Most programs that do calculations are limited to the transmission of a single value. An algorithm knows how to calculate a value, the resulting value is stored at a location in a data structure. If multiple possible values were to result from the calculation, there would be nowhere to store them, and no clue as to when the calculation should be revisited if the number of possibilities might have reduced in the meantime.
The algorithm - single value approach, found in spreadsheets and project management applications, fits well with particular tiers in an organisation - what might be described as the "fingers and toes", where an immediate stereotyped response to an input is desired - the "reflex arc". A call centre handling a mortgage application based on a form doesn't need much subtlety or flexibility of response, but if the call centre widens its reach to include financial advice....
Complex transactions between businesses are one area where single values, at least initially, in the transaction are not helpful to a resolution. The transaction depends on what each party can bring to it, and order of magnitude rather than precision is important -
"If you could buy more than 50,000, we could get the price below $2.75."
In reality, there are many more factors than quantity, price and delivery, and each one has some influence on the others. The transaction is more like settling of ranges of possibilities on both sides of the transaction to a common and mutually acceptable state.
Organisations which buy and sell risk, insurance companies for instance, may need to see the "big picture" when handling transactions that could change their risk profile. Here again, the simple single value approach at each calculation will not allow the creation of a more complex view in the analysis.
There is another level in large organisations - the planning or strategic level, where a simple and immediate response is usually not possible. What is being handled is too complex, too dynamic to admit of a single possibility at each stage in the analysis. Alternatives need to be carried forward or decisions need to be rolled back, making the single value approach counterproductive in that it forces decisions at inappropriate points in the analysis.

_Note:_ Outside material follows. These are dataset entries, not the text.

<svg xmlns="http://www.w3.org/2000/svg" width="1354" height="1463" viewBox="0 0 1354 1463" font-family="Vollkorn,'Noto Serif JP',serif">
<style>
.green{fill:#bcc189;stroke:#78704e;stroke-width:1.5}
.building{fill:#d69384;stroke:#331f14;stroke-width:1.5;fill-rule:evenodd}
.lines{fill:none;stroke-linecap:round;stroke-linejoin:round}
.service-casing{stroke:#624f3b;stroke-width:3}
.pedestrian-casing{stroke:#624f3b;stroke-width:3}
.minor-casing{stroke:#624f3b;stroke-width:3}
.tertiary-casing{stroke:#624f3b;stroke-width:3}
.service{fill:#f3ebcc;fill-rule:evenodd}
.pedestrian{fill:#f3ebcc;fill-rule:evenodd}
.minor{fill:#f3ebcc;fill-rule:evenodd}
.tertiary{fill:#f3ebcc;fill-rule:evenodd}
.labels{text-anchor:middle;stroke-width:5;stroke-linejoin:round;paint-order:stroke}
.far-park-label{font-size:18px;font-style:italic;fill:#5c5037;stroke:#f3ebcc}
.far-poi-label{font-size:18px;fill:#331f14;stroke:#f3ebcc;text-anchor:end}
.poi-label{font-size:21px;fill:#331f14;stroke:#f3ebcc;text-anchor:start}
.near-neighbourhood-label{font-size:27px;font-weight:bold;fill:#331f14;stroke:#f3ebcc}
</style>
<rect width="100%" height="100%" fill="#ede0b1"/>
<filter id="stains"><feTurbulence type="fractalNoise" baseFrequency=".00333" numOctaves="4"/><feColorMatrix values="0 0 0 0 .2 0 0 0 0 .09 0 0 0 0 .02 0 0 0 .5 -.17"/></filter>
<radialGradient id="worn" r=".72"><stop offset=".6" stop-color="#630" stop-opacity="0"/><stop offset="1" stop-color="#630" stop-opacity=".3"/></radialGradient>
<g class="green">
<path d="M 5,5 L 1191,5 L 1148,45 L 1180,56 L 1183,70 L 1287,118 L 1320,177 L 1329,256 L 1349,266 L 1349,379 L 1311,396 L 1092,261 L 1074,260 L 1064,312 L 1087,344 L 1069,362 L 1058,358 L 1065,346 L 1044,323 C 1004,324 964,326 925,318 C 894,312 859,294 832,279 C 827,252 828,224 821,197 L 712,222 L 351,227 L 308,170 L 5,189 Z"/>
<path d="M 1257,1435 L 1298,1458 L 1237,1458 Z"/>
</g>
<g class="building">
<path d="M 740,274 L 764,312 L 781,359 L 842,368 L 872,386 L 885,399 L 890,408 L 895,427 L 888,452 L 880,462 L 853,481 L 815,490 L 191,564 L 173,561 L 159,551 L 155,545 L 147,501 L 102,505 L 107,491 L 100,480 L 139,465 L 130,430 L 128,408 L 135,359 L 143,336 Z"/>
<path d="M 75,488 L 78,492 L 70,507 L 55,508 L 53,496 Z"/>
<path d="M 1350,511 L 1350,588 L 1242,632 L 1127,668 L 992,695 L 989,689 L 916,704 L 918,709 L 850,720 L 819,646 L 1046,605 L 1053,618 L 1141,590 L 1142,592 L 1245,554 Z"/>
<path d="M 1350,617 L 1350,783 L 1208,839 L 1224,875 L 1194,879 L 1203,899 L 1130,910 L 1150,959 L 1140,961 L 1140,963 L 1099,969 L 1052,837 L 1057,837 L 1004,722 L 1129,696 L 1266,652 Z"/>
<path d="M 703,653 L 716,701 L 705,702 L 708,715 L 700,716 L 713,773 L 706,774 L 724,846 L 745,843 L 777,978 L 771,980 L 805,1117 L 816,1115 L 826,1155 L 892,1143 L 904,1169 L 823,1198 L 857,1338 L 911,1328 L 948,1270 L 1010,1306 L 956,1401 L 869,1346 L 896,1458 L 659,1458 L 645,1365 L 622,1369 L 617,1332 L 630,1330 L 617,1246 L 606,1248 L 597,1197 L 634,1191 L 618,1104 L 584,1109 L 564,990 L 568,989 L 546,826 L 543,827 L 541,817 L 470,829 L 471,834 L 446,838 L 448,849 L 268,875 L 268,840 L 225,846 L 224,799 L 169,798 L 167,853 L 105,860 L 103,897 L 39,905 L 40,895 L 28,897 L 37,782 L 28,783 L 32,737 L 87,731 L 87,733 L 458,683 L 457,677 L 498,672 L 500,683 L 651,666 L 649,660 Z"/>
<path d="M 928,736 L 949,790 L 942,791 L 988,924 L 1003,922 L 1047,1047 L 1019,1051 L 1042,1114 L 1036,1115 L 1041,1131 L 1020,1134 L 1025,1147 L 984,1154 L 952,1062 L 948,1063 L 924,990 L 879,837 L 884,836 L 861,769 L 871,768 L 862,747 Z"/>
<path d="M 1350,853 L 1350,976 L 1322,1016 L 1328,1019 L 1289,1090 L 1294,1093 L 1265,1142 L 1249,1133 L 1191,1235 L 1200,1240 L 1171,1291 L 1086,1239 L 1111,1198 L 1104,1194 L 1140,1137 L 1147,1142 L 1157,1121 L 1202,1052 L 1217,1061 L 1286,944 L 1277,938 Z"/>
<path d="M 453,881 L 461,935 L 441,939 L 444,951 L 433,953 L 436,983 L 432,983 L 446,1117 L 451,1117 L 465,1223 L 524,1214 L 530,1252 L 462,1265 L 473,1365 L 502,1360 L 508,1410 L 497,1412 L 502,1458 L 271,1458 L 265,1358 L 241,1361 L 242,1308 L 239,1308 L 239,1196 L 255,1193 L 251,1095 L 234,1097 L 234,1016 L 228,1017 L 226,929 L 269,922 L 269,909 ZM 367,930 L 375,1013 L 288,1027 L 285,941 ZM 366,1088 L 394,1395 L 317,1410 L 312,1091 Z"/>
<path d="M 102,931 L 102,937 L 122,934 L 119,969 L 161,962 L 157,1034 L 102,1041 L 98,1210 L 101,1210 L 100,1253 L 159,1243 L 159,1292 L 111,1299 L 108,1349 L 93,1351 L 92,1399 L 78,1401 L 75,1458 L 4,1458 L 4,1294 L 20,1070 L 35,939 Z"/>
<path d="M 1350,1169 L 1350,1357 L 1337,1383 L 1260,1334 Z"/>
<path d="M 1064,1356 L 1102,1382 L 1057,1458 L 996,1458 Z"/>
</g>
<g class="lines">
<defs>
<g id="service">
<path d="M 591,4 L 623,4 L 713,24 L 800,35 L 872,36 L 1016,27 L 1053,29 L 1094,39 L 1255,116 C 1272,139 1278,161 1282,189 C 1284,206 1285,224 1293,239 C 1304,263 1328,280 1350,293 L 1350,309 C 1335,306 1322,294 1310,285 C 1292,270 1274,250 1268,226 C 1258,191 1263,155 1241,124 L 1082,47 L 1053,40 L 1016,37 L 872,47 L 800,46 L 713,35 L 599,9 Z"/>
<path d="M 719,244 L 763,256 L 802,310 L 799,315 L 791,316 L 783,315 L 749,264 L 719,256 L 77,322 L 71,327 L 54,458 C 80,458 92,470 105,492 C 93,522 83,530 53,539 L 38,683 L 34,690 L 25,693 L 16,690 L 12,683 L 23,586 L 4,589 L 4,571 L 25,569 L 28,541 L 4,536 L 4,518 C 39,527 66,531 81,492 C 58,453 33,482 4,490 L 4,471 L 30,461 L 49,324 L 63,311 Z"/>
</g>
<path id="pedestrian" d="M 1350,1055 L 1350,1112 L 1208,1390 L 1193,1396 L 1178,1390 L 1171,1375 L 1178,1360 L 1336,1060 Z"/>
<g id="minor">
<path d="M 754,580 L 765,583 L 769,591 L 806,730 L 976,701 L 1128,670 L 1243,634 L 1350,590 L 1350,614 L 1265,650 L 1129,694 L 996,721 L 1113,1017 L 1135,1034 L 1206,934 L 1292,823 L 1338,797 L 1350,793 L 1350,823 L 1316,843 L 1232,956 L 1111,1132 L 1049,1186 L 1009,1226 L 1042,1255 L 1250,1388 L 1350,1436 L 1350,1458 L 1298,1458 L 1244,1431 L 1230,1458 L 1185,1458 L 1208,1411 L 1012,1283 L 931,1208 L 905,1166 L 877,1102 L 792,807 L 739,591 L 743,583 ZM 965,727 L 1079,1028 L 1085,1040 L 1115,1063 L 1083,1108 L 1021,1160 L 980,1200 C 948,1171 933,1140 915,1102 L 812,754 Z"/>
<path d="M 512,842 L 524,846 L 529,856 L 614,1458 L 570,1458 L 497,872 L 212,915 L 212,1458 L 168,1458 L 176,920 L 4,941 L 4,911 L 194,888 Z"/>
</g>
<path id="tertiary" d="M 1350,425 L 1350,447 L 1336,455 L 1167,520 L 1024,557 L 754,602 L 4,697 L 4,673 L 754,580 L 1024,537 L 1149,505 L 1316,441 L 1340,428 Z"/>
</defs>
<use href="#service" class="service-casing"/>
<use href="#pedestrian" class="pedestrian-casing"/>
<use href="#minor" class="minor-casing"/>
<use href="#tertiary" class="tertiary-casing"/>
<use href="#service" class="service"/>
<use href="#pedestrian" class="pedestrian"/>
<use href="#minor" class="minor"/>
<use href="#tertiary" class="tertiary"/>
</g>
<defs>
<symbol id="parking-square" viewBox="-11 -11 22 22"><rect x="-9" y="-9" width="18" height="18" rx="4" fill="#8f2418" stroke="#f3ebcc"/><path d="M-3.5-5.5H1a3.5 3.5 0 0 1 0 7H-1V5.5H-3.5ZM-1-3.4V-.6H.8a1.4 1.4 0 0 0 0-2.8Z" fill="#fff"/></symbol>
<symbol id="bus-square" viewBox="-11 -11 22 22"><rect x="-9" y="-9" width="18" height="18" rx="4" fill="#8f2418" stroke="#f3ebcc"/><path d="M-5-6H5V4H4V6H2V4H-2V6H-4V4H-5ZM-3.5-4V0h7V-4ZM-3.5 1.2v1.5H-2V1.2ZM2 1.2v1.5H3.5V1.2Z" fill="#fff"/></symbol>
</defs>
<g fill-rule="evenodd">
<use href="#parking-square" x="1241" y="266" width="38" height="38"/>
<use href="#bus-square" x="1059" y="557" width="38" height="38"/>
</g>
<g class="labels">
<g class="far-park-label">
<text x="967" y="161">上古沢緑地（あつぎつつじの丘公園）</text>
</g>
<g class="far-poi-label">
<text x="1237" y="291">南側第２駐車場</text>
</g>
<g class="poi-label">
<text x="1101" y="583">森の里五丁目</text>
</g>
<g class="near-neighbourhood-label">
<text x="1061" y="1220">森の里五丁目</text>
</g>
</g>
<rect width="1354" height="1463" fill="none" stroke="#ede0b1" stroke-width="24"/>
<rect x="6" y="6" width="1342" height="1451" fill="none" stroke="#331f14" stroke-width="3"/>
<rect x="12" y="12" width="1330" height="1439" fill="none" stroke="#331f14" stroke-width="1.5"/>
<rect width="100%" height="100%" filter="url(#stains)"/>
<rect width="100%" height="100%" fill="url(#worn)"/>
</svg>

A database is a good example where looking separately at each single record can blind you to the big picture. The database has tools (some version of SQL) to allow you to see clumps, to find where the weight of data is headed. Connecting the database, with its ability to handle sets, to a single value analytic tool like a spreadsheet destroys the versatility and flexibility of the analysis that is possible directly on the database. Even more, the database will often contain implicit data structures that span multiple records and are relatively opaque to SQL. An example is trips in an airline database. The information is there in the database, just difficult to extract. A premise of SQL is that all records are independent, but a trip links records together, making a sequence of records dependent on each other. Sequences of records may overlap each other, making them even more difficult to find and operate on.
An alternative to the algorithmic - single value approach is the active structure approach, where multiple alternative values can be transmitted through the network and the network connections provide the phasing for re-analysis when the number of alternatives may have changed (sometimes the alternatives increase, when a jump to another state, inconsistent with the first, has occurred).
If we are to extract relations and patterns from a database, and particularly wish to be sensitive to the higher level structures that may be present, it would seem reasonable to couple the database to an analytic structure that shares with the database analytic language the ability to bring together multiple sets of data.
Constraint Solvers appear to be able to handle sets of data, but the sets are built at compile time, and are not propagatable, the system merely cycling through the set and handling them as separate single values.
The Single Value Monster appears strongly in the area of statistics. Much effort is spent in obtaining a metric, such as mean or standard deviation, to stand as a model of some behaviour. Add a few of these statistical models together, and the accuracy is very poor. While computing was done by hand, this approach was necessary. Now that computers do the calculations, we can move away from single values towards simple models of behaviour using connections which capture far more of reality than the single value does. The simple model is easily constructed to connect to many sources, so influences flowing into the model can capture more diversity of behaviour. We combine several simple models together, with no thought of direction, and we can easily handle very complex behaviour.
NLP is an area where single values, computed at the wrong time and with insufficient information, leads to extremely poor quality outcomes - see A Pipeline to Failure in Bioinformatics.